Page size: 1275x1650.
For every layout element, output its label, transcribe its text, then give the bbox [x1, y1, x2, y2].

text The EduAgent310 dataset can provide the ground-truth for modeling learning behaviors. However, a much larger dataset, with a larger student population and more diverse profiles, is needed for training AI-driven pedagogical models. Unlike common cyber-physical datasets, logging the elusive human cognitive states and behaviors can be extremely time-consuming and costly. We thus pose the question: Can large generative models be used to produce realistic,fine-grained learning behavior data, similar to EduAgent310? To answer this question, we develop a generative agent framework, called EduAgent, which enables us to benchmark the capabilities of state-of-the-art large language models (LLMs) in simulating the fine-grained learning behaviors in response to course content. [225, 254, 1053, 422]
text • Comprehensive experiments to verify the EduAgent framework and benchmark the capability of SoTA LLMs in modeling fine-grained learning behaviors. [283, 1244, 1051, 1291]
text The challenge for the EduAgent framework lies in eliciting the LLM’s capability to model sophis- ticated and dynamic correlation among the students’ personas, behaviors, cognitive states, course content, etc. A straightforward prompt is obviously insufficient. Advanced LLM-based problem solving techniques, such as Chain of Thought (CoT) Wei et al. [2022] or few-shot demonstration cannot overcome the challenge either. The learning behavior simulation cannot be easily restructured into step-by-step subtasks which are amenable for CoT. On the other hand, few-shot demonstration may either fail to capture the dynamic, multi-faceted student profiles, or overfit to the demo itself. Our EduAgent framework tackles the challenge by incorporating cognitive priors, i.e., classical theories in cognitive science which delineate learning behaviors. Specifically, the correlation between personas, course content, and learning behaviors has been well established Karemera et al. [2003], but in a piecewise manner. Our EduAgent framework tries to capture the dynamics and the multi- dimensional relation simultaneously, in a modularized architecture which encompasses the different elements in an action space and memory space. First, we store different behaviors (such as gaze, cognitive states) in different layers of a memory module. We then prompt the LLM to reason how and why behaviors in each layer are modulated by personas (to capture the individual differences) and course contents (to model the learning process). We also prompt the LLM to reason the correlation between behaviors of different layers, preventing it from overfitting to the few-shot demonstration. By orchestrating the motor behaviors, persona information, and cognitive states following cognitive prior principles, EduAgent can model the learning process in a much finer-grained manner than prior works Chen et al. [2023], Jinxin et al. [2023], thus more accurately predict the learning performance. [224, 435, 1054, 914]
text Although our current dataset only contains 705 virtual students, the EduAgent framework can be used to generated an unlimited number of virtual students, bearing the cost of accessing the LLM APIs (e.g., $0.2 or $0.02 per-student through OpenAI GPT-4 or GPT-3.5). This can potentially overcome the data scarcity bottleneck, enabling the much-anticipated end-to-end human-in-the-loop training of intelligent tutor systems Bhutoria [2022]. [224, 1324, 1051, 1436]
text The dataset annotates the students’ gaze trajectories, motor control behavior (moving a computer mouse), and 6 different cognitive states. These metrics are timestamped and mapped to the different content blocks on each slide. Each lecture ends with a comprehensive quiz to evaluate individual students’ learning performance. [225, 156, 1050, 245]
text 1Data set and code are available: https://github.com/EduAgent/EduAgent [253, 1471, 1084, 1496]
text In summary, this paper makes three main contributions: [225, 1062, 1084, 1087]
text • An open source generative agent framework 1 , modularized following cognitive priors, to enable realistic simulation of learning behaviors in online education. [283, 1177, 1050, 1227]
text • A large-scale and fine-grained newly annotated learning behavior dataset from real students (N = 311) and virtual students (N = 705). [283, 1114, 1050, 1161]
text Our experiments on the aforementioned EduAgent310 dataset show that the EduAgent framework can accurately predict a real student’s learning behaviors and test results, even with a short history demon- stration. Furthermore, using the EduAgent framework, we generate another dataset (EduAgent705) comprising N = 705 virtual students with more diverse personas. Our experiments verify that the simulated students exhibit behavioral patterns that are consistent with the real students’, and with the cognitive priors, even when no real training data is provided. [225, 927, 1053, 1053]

» **Task instructions**
Restate all of the lines in the material exactly as they are.

» **Task answer**
Page size: 1275x1650.
For every layout element, output its label, transcribe its text, then give the bbox [x1, y1, x2, y2].

text The EduAgent310 dataset can provide the ground-truth for modeling learning behaviors. However, a much larger dataset, with a larger student population and more diverse profiles, is needed for training AI-driven pedagogical models. Unlike common cyber-physical datasets, logging the elusive human cognitive states and behaviors can be extremely time-consuming and costly. We thus pose the question: Can large generative models be used to produce realistic,fine-grained learning behavior data, similar to EduAgent310? To answer this question, we develop a generative agent framework, called EduAgent, which enables us to benchmark the capabilities of state-of-the-art large language models (LLMs) in simulating the fine-grained learning behaviors in response to course content. [225, 254, 1053, 422]
text • Comprehensive experiments to verify the EduAgent framework and benchmark the capability of SoTA LLMs in modeling fine-grained learning behaviors. [283, 1244, 1051, 1291]
text The challenge for the EduAgent framework lies in eliciting the LLM’s capability to model sophis- ticated and dynamic correlation among the students’ personas, behaviors, cognitive states, course content, etc. A straightforward prompt is obviously insufficient. Advanced LLM-based problem solving techniques, such as Chain of Thought (CoT) Wei et al. [2022] or few-shot demonstration cannot overcome the challenge either. The learning behavior simulation cannot be easily restructured into step-by-step subtasks which are amenable for CoT. On the other hand, few-shot demonstration may either fail to capture the dynamic, multi-faceted student profiles, or overfit to the demo itself. Our EduAgent framework tackles the challenge by incorporating cognitive priors, i.e., classical theories in cognitive science which delineate learning behaviors. Specifically, the correlation between personas, course content, and learning behaviors has been well established Karemera et al. [2003], but in a piecewise manner. Our EduAgent framework tries to capture the dynamics and the multi- dimensional relation simultaneously, in a modularized architecture which encompasses the different elements in an action space and memory space. First, we store different behaviors (such as gaze, cognitive states) in different layers of a memory module. We then prompt the LLM to reason how and why behaviors in each layer are modulated by personas (to capture the individual differences) and course contents (to model the learning process). We also prompt the LLM to reason the correlation between behaviors of different layers, preventing it from overfitting to the few-shot demonstration. By orchestrating the motor behaviors, persona information, and cognitive states following cognitive prior principles, EduAgent can model the learning process in a much finer-grained manner than prior works Chen et al. [2023], Jinxin et al. [2023], thus more accurately predict the learning performance. [224, 435, 1054, 914]
text Although our current dataset only contains 705 virtual students, the EduAgent framework can be used to generated an unlimited number of virtual students, bearing the cost of accessing the LLM APIs (e.g., $0.2 or $0.02 per-student through OpenAI GPT-4 or GPT-3.5). This can potentially overcome the data scarcity bottleneck, enabling the much-anticipated end-to-end human-in-the-loop training of intelligent tutor systems Bhutoria [2022]. [224, 1324, 1051, 1436]
text The dataset annotates the students’ gaze trajectories, motor control behavior (moving a computer mouse), and 6 different cognitive states. These metrics are timestamped and mapped to the different content blocks on each slide. Each lecture ends with a comprehensive quiz to evaluate individual students’ learning performance. [225, 156, 1050, 245]
text 1Data set and code are available: https://github.com/EduAgent/EduAgent [253, 1471, 1084, 1496]
text In summary, this paper makes three main contributions: [225, 1062, 1084, 1087]
text • An open source generative agent framework 1 , modularized following cognitive priors, to enable realistic simulation of learning behaviors in online education. [283, 1177, 1050, 1227]
text • A large-scale and fine-grained newly annotated learning behavior dataset from real students (N = 311) and virtual students (N = 705). [283, 1114, 1050, 1161]
text Our experiments on the aforementioned EduAgent310 dataset show that the EduAgent framework can accurately predict a real student’s learning behaviors and test results, even with a short history demon- stration. Furthermore, using the EduAgent framework, we generate another dataset (EduAgent705) comprising N = 705 virtual students with more diverse personas. Our experiments verify that the simulated students exhibit behavioral patterns that are consistent with the real students’, and with the cognitive priors, even when no real training data is provided. [225, 927, 1053, 1053]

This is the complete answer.